TASK TO COMPLETE:
Copy out, from the data below, each line in which the word "Silicon" occurs.

DATA SUPPLIED:
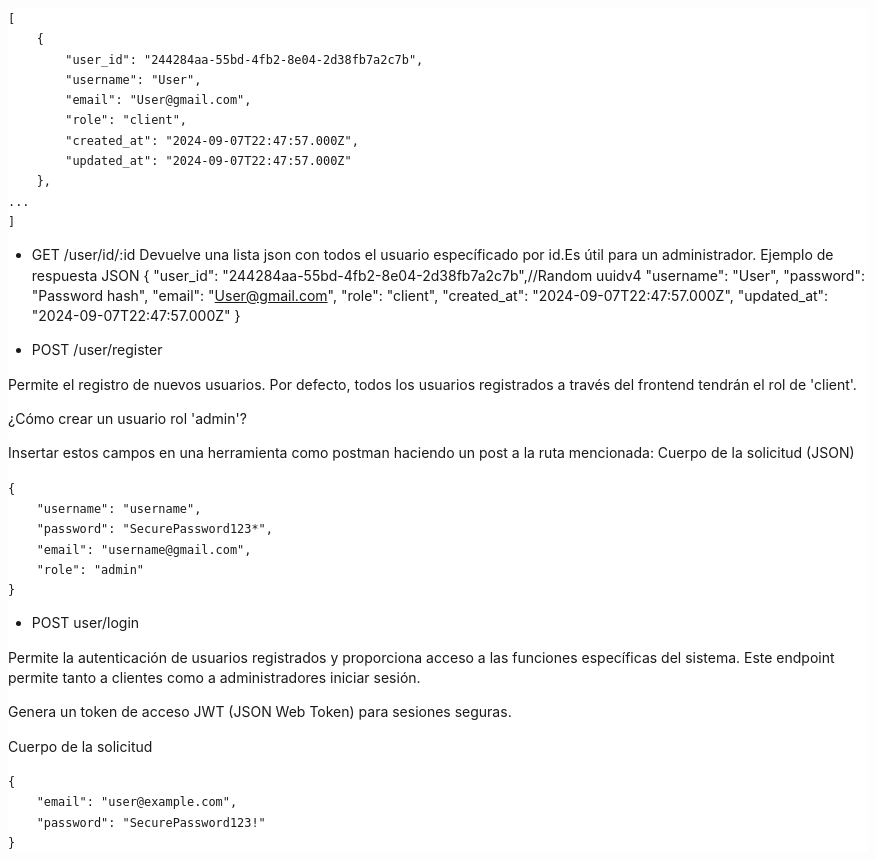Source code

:     [
        {
            "user_id": "244284aa-55bd-4fb2-8e04-2d38fb7a2c7b",
            "username": "User",
            "email": "User@gmail.com",
            "role": "client",
            "created_at": "2024-09-07T22:47:57.000Z",
            "updated_at": "2024-09-07T22:47:57.000Z"
        },
    ...
    ]


- GET /user/id/:id
Devuelve una lista json con todos el usuario específicado por id.Es útil para un administrador.
Ejemplo de respuesta JSON
    {
        "user_id": "244284aa-55bd-4fb2-8e04-2d38fb7a2c7b",//Random uuidv4
        "username": "User",
        "password": "Password hash",
        "email": "User@gmail.com",
        "role": "client",
        "created_at": "2024-09-07T22:47:57.000Z",
        "updated_at": "2024-09-07T22:47:57.000Z"
    }

-  POST /user/register

Permite el registro de nuevos usuarios. Por defecto, todos los usuarios registrados a través del frontend tendrán el rol de 'client'.

¿Cómo crear un usuario rol 'admin'?

Insertar estos campos en una herramienta como postman haciendo un post a la ruta mencionada:
Cuerpo de la solicitud (JSON)

    {
        "username": "username",
        "password": "SecurePassword123*",
        "email": "username@gmail.com",
        "role": "admin"
    }

-  POST user/login

Permite la autenticación de usuarios registrados y proporciona acceso a las funciones específicas del sistema. Este endpoint permite tanto a clientes como a administradores iniciar sesión.

Genera un token de acceso JWT (JSON Web Token) para sesiones seguras.

Cuerpo de la solicitud

    {
        "email": "user@example.com",
        "password": "SecurePassword123!"
    }
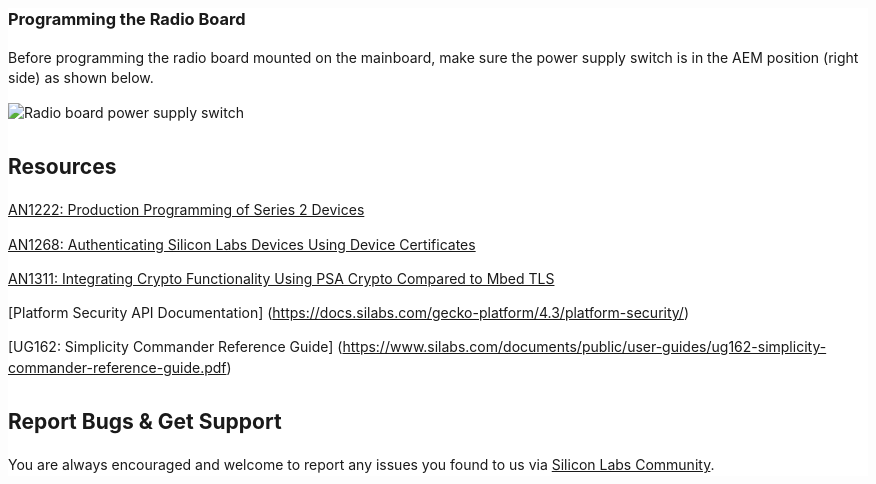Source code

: ### Programming the Radio Board
Before programming the radio board mounted on the mainboard, make sure the power supply switch is in the AEM position (right side) as shown below.

![Radio board power supply switch](image/readme_img0.png)

## Resources

[AN1222: Production Programming of Series 2 Devices](https://www.silabs.com/documents/public/application-notes/an1222-efr32xg2x-production-programming.pdf)

[AN1268: Authenticating Silicon Labs Devices Using Device Certificates](https://www.silabs.com/documents/public/application-notes/an1268-efr32-secure-identity.pdf)

[AN1311: Integrating Crypto Functionality Using PSA Crypto Compared to Mbed TLS](https://www.silabs.com/documents/public/application-notes/an1311-mbedtls-psa-crypto-porting-guide.pdf)

[Platform Security API Documentation] (https://docs.silabs.com/gecko-platform/4.3/platform-security/)

[UG162: Simplicity Commander Reference Guide] (https://www.silabs.com/documents/public/user-guides/ug162-simplicity-commander-reference-guide.pdf)

## Report Bugs & Get Support

You are always encouraged and welcome to report any issues you found to us via [Silicon Labs Community](https://community.silabs.com/).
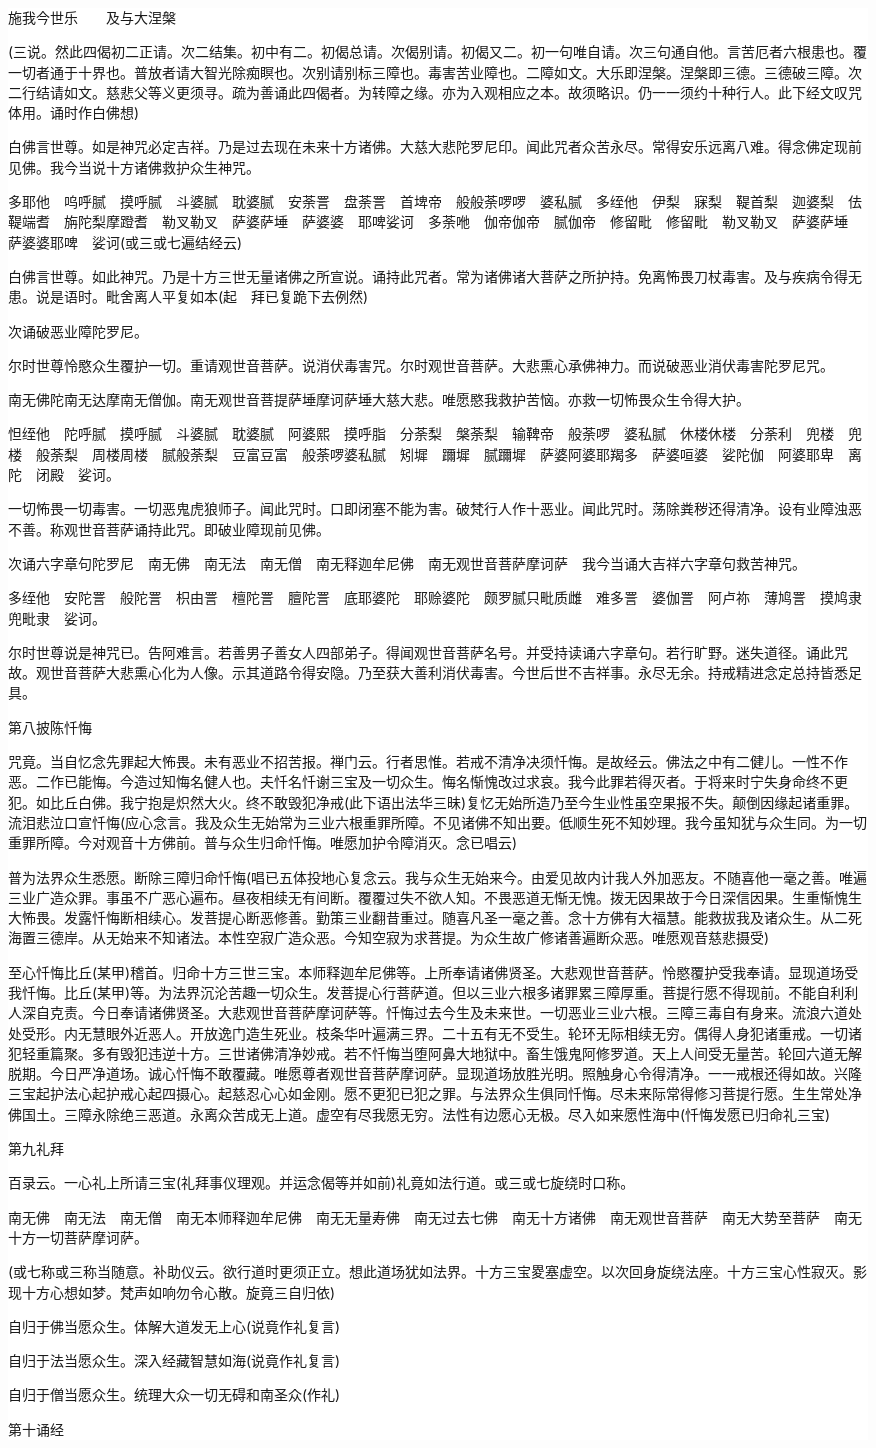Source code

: 施我今世乐　　及与大涅槃  

(三说。然此四偈初二正请。次二结集。初中有二。初偈总请。次偈别请。初偈又二。初一句唯自请。次三句通自他。言苦厄者六根患也。覆一切者通于十界也。普放者请大智光除痴瞑也。次别请别标三障也。毒害苦业障也。二障如文。大乐即涅槃。涅槃即三德。三德破三障。次二行结请如文。慈悲父等义更须寻。疏为善诵此四偈者。为转障之缘。亦为入观相应之本。故须略识。仍一一须约十种行人。此下经文叹咒体用。诵时作白佛想)  

白佛言世尊。如是神咒必定吉祥。乃是过去现在未来十方诸佛。大慈大悲陀罗尼印。闻此咒者众苦永尽。常得安乐远离八难。得念佛定现前见佛。我今当说十方诸佛救护众生神咒。  

多耶他　呜呼腻　摸呼腻　斗婆腻　耽婆腻　安荼詈　盘荼詈　首埤帝　般般荼啰啰　婆私腻　多绖他　伊梨　寐梨　鞮首梨　迦婆梨　佉鞮端耆　旃陀梨摩蹬耆　勒叉勒叉　萨婆萨埵　萨婆婆　耶啤娑诃　多荼咃　伽帝伽帝　腻伽帝　修留毗　修留毗　勒叉勒叉　萨婆萨埵　萨婆婆耶啤　娑诃(或三或七遍结经云)  

白佛言世尊。如此神咒。乃是十方三世无量诸佛之所宣说。诵持此咒者。常为诸佛诸大菩萨之所护持。免离怖畏刀杖毒害。及与疾病令得无患。说是语时。毗舍离人平复如本(起　拜已复跪下去例然)  

次诵破恶业障陀罗尼。  

尔时世尊怜愍众生覆护一切。重请观世音菩萨。说消伏毒害咒。尔时观世音菩萨。大悲熏心承佛神力。而说破恶业消伏毒害陀罗尼咒。  

南无佛陀南无达摩南无僧伽。南无观世音菩提萨埵摩诃萨埵大慈大悲。唯愿愍我救护苦恼。亦救一切怖畏众生令得大护。  

怛绖他　陀呼腻　摸呼腻　斗婆腻　耽婆腻　阿婆熙　摸呼脂　分荼梨　槃荼梨　输鞞帝　般荼啰　婆私腻　休楼休楼　分荼利　兜楼　兜楼　般荼梨　周楼周楼　腻般荼梨　豆富豆富　般荼啰婆私腻　矧墀　躎墀　腻躎墀　萨婆阿婆耶羯多　萨婆咺婆　娑陀伽　阿婆耶卑　离陀　闭殿　娑诃。  

一切怖畏一切毒害。一切恶鬼虎狼师子。闻此咒时。口即闭塞不能为害。破梵行人作十恶业。闻此咒时。荡除粪秽还得清净。设有业障浊恶不善。称观世音菩萨诵持此咒。即破业障现前见佛。  

次诵六字章句陀罗尼　南无佛　南无法　南无僧　南无释迦牟尼佛　南无观世音菩萨摩诃萨　我今当诵大吉祥六字章句救苦神咒。  

多绖他　安陀詈　般陀詈　枳由詈　檀陀詈　膻陀詈　底耶婆陀　耶赊婆陀　颇罗腻只毗质雌　难多詈　婆伽詈　阿卢祢　薄鸠詈　摸鸠隶　兜毗隶　娑诃。  

尔时世尊说是神咒已。告阿难言。若善男子善女人四部弟子。得闻观世音菩萨名号。并受持读诵六字章句。若行旷野。迷失道径。诵此咒故。观世音菩萨大悲熏心化为人像。示其道路令得安隐。乃至获大善利消伏毒害。今世后世不吉祥事。永尽无余。持戒精进念定总持皆悉足具。  

第八披陈忏悔  

咒竟。当自忆念先罪起大怖畏。未有恶业不招苦报。禅门云。行者思惟。若戒不清净决须忏悔。是故经云。佛法之中有二健儿。一性不作恶。二作已能悔。今造过知悔名健人也。夫忏名忏谢三宝及一切众生。悔名惭愧改过求哀。我今此罪若得灭者。于将来时宁失身命终不更犯。如比丘白佛。我宁抱是炽然大火。终不敢毁犯净戒(此下语出法华三昧)复忆无始所造乃至今生业性虽空果报不失。颠倒因缘起诸重罪。流泪悲泣口宣忏悔(应心念言。我及众生无始常为三业六根重罪所障。不见诸佛不知出要。低顺生死不知妙理。我今虽知犹与众生同。为一切重罪所障。今对观音十方佛前。普与众生归命忏悔。唯愿加护令障消灭。念已唱云)  

普为法界众生悉愿。断除三障归命忏悔(唱已五体投地心复念云。我与众生无始来今。由爱见故内计我人外加恶友。不随喜他一毫之善。唯遍三业广造众罪。事虽不广恶心遍布。昼夜相续无有间断。覆覆过失不欲人知。不畏恶道无惭无愧。拨无因果故于今日深信因果。生重惭愧生大怖畏。发露忏悔断相续心。发菩提心断恶修善。勤策三业翻昔重过。随喜凡圣一毫之善。念十方佛有大福慧。能救拔我及诸众生。从二死海置三德岸。从无始来不知诸法。本性空寂广造众恶。今知空寂为求菩提。为众生故广修诸善遍断众恶。唯愿观音慈悲摄受)  

至心忏悔比丘(某甲)稽首。归命十方三世三宝。本师释迦牟尼佛等。上所奉请诸佛贤圣。大悲观世音菩萨。怜愍覆护受我奉请。显现道场受我忏悔。比丘(某甲)等。为法界沉沦苦趣一切众生。发菩提心行菩萨道。但以三业六根多诸罪累三障厚重。菩提行愿不得现前。不能自利利人深自克责。今日奉请诸佛贤圣。大悲观世音菩萨摩诃萨等。忏悔过去今生及未来世。一切恶业三业六根。三障三毒自有身来。流浪六道处处受形。内无慧眼外近恶人。开放逸门造生死业。枝条华叶遍满三界。二十五有无不受生。轮环无际相续无穷。偶得人身犯诸重戒。一切诸犯轻重篇聚。多有毁犯违逆十方。三世诸佛清净妙戒。若不忏悔当堕阿鼻大地狱中。畜生饿鬼阿修罗道。天上人间受无量苦。轮回六道无解脱期。今日严净道场。诚心忏悔不敢覆藏。唯愿尊者观世音菩萨摩诃萨。显现道场放胜光明。照触身心令得清净。一一戒根还得如故。兴隆三宝起护法心起护戒心起四摄心。起慈忍心心如金刚。愿不更犯已犯之罪。与法界众生俱同忏悔。尽未来际常得修习菩提行愿。生生常处净佛国土。三障永除绝三恶道。永离众苦成无上道。虚空有尽我愿无穷。法性有边愿心无极。尽入如来愿性海中(忏悔发愿已归命礼三宝)  

第九礼拜  

百录云。一心礼上所请三宝(礼拜事仪理观。并运念偈等并如前)礼竟如法行道。或三或七旋绕时口称。  

南无佛　南无法　南无僧　南无本师释迦牟尼佛　南无无量寿佛　南无过去七佛　南无十方诸佛　南无观世音菩萨　南无大势至菩萨　南无十方一切菩萨摩诃萨。  

(或七称或三称当随意。补助仪云。欲行道时更须正立。想此道场犹如法界。十方三宝畟塞虚空。以次回身旋绕法座。十方三宝心性寂灭。影现十方心想如梦。梵声如响勿令心散。旋竟三自归依)  

自归于佛当愿众生。体解大道发无上心(说竟作礼复言)  

自归于法当愿众生。深入经藏智慧如海(说竟作礼复言)  

自归于僧当愿众生。统理大众一切无碍和南圣众(作礼)  

第十诵经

ANSWER SPACE:
[AN1268: Authenticating Silicon Labs Devices Using Device Certificates](https://www.silabs.com/documents/public/application-notes/an1268-efr32-secure-identity.pdf)
You are always encouraged and welcome to report any issues you found to us via [Silicon Labs Community](https://community.silabs.com/).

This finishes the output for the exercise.